Not only do AI models need to be refreshed, but so do our warfighters. AI companies are able to quickly meet warfighter needs, but both the coder and the operator need to work together to ensure the AI solution is intuitive and enhance its operational impact. This breaks the mold of traditional programs of record that require years to field and weeks in a schoolhouse to learn. New agile processes that account for changes in the technology and operational environment must be baked into the entire capability cycle.
Universal standards
To enable faster acquisition, leaders should prioritize creating shared acquisition guidelines across the defense enterprise to capture accurate and universal AI standards, so organizations and industry know the applicable standards for adopting and scaling, and can identify the best technology to meet the Defense Department’s requirements. The Chief Digital and Artificial Intelligence Officer’s AI specific innovative, rapid, and flexible contracting vehicles under its Tradewinds ecosystem to further adoption at speed and scale is a strong start. The U.S. Cyber Command and the National Security Agency also have an important role to play to set Pentagon-wide security standards for AI through rigorous test and evaluation phases to ensure products perform as intended.
To increase trust, leaders throughout the Department should incentivize “radical transparency” in AI companies, such as employing ethical usage aligned with the DoD’s ethical principles, abiding by strict privacy laws, adhering to data source agreements, and diligently validating their technology. But they must also go a layer deeper. Take companies who work with publicly available information for example, they abide by an additional set of standards including preventing surveillance on U.S. persons and ensuring continued access to varied data sources.

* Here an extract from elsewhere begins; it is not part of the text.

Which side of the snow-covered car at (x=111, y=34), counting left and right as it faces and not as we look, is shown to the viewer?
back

Technologies that can radically transform how the government operates already exist. Now the onus is on the Defense Department to rapidly field them at scale. Buy, try, decide. If it fails, let it fail fast. And try again. We owe our squad leaders of the future the very best technology our nation can provide.
Tony DeMartino is a founding partner of Pallas Advisors, a strategic advisory firm specializing at the intersection of technology and national security. He served 25 years as an Army officer, with over five years of combat deployments in both Iraq and Afghanistan. He was most recently the Deputy Chief of Staff to the Secretary of Defense and the Chief of Staff to the Deputy Secretary of Defense, where his portfolio focused on technology and modernization.